Z zasady nie obejrze tego filmu dałem mu dislika a Netflix wrzucił anime chyba w ramach przeprosin które obejrzałem ponownie
. Widziałem też parę recenzji i analiz z zaufanych źródeł a nie chcę dawać Netflixowi wyświetleń żeby nie robili kolejnej części :P
Tak sobie myślę że film dałoby się bardzo łatwo naprawić paroma zmianami w postprodukcji:
- Umieścić akcje w uniwersum DN już po wydarzeniach z mangi /anime / filmów. Ryuk kanonicznie ma dwa notatniki (rozdział bonusowy na rocznice mangi lub specjal anime) więc po prostu po jakimś czasie znów się znudził i poleciał tym razem do Ameryki.
- Pozmieniać wszystkim imiona wtedy nie mam problemu z tym że amerykański Light nie jest aseksualnym geniuszem. Niech czarny L będzie X em kolejnym wychowankiem sioreocińca Watariego bo Nate nie ma czasu męczyć się z kolejnym Kirą wydaje mu się to nudne więc wysłali Xa. Może sobie nawet usiąść na krześlę bo słyszał że L tak robił :P
- Ryuk dopisał fałszywe zasady do notatnika tą o paleniu kartek / skreślaniu imion i jeszcze o tym że nie można przestać zabijać bo samemu się zginie bo przypomniał sobie jeden z podstępów Lighta Yagami i uznał że to będzie zabawne
Film wciąż byłby kiepski ale nie byłoby takiego hejtu fanowskiego i pozbyto by się paru błędów logicznych.
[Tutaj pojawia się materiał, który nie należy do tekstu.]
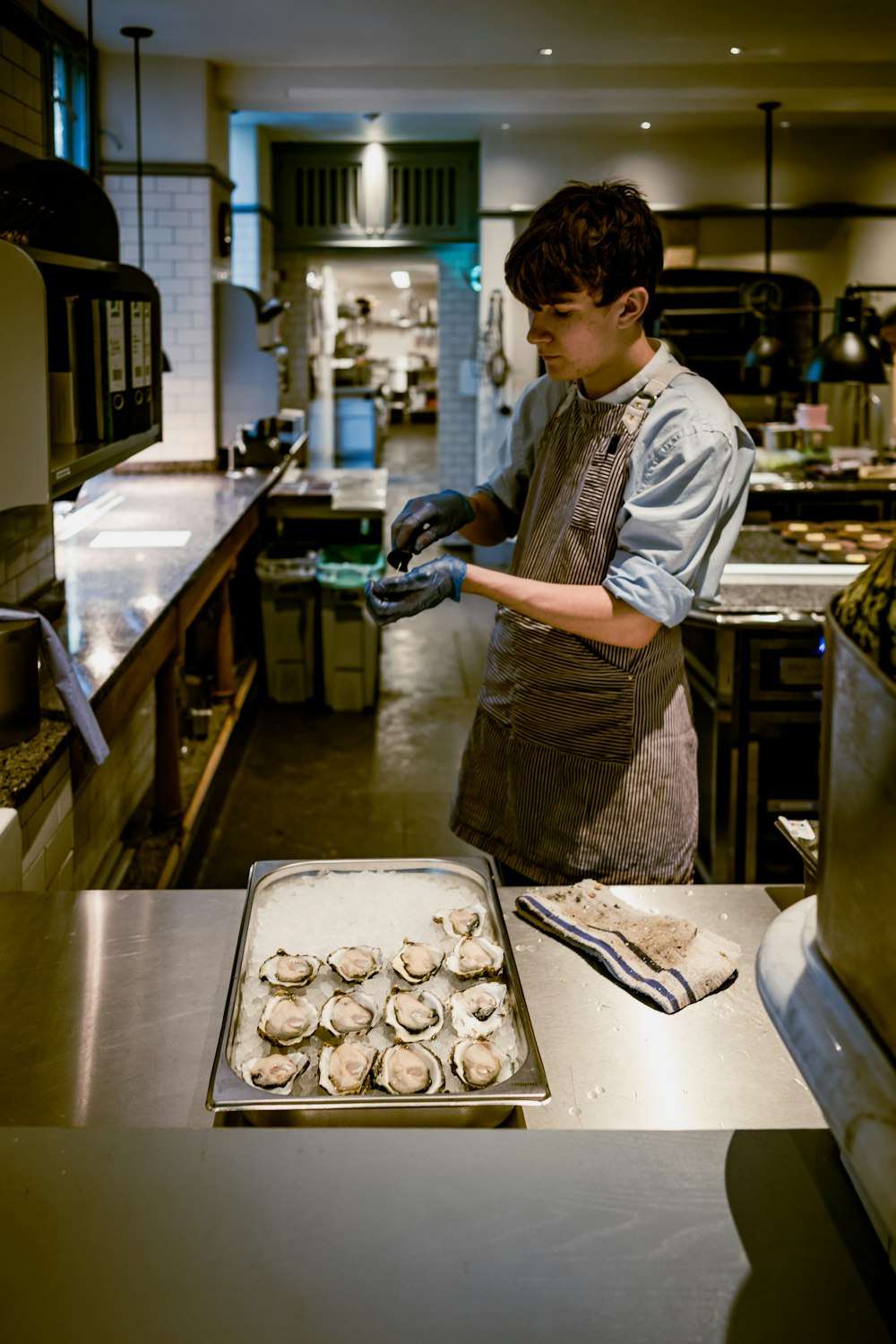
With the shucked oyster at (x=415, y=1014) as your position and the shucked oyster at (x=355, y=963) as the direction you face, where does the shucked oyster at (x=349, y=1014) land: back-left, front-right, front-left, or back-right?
front-left

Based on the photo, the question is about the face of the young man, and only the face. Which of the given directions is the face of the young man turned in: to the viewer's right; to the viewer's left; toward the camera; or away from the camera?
to the viewer's left

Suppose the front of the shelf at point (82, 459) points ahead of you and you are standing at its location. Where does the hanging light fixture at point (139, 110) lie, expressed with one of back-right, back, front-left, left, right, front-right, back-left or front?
back-left

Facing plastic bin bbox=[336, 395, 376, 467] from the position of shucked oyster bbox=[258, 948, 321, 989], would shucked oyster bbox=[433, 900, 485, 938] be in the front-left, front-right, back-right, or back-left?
front-right

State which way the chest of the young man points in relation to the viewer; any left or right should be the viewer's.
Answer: facing the viewer and to the left of the viewer

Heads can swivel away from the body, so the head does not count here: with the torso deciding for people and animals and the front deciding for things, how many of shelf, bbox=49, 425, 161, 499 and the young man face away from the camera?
0

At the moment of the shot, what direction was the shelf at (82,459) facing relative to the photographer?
facing the viewer and to the right of the viewer

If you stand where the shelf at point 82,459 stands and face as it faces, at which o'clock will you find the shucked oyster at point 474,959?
The shucked oyster is roughly at 1 o'clock from the shelf.

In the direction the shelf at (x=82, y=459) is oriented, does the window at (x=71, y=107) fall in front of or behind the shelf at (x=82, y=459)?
behind
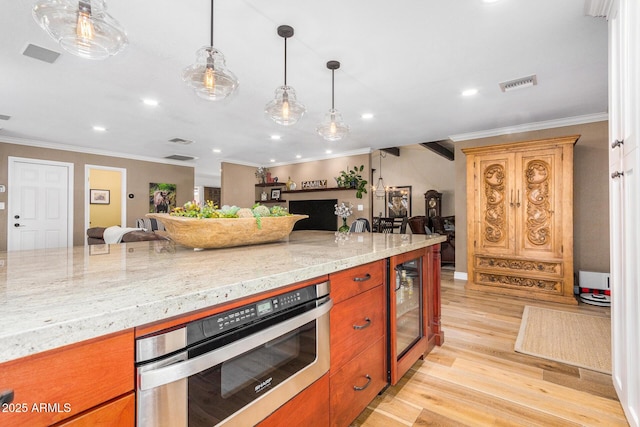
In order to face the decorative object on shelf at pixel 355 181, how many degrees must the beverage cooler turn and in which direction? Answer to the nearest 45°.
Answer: approximately 135° to its left

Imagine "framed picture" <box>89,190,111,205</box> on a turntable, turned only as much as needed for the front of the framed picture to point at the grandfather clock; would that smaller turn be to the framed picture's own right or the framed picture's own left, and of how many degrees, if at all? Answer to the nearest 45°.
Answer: approximately 45° to the framed picture's own left

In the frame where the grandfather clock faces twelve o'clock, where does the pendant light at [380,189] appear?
The pendant light is roughly at 3 o'clock from the grandfather clock.

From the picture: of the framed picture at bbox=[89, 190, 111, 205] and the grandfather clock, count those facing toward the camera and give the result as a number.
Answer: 2

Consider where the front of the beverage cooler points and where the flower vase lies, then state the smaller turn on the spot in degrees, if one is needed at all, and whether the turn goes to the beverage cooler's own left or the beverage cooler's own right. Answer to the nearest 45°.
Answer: approximately 135° to the beverage cooler's own left
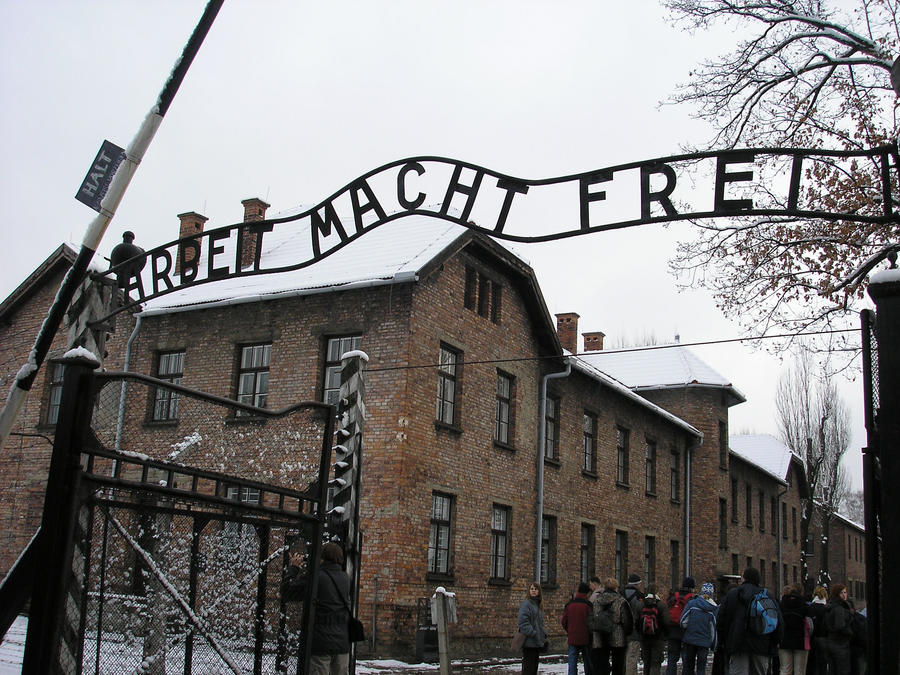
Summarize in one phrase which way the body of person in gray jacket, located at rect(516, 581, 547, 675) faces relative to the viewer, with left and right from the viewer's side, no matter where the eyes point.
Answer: facing the viewer and to the right of the viewer

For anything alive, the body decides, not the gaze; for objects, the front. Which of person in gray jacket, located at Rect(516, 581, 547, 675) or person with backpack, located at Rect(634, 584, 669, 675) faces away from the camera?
person with backpack, located at Rect(634, 584, 669, 675)

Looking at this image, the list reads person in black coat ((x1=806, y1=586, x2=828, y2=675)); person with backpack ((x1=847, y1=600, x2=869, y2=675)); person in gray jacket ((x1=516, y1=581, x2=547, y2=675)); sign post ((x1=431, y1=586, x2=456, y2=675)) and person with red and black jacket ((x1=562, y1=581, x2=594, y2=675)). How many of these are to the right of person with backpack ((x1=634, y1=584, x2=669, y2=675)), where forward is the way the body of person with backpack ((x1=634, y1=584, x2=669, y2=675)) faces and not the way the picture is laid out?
2

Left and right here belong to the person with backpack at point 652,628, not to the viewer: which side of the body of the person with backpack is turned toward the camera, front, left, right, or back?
back

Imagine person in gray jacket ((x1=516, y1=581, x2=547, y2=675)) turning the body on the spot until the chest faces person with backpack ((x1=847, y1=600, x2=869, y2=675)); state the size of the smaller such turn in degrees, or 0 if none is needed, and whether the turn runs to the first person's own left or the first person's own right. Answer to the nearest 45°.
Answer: approximately 45° to the first person's own left

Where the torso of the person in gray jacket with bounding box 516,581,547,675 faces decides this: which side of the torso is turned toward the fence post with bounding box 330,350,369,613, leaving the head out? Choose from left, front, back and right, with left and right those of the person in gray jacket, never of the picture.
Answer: right

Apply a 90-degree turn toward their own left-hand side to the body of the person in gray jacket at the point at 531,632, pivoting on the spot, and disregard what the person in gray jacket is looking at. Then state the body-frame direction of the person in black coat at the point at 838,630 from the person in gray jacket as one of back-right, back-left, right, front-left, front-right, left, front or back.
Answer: front-right

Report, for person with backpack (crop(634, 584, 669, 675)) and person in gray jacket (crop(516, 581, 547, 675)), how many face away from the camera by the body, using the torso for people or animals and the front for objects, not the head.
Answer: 1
Najbardziej mnie śmieszy że reżyser jest zły na fanów
chociaż goroźenie facetowi śmiercią to przesada
https://www.animenewsnetwork.com/int...ssment/.121253
PS.
Na tej samej zasadzie można by naprawić Fem Ghost Busters wykorzystując cameo aktorów z orginalnej serii żeby wyjaśnić że sprzedają prawa do marki kobietom, ta od nauki mogłaby być najlepszą studentką Egona. Główny zły mógłby być synem tego kontrolera bezpieczeństwa z pierwszej części który chcę się zemścić na wszystkich za to że zrujnowali psychikę i karierę jego ojca a co za tym idzie jego rodzinę.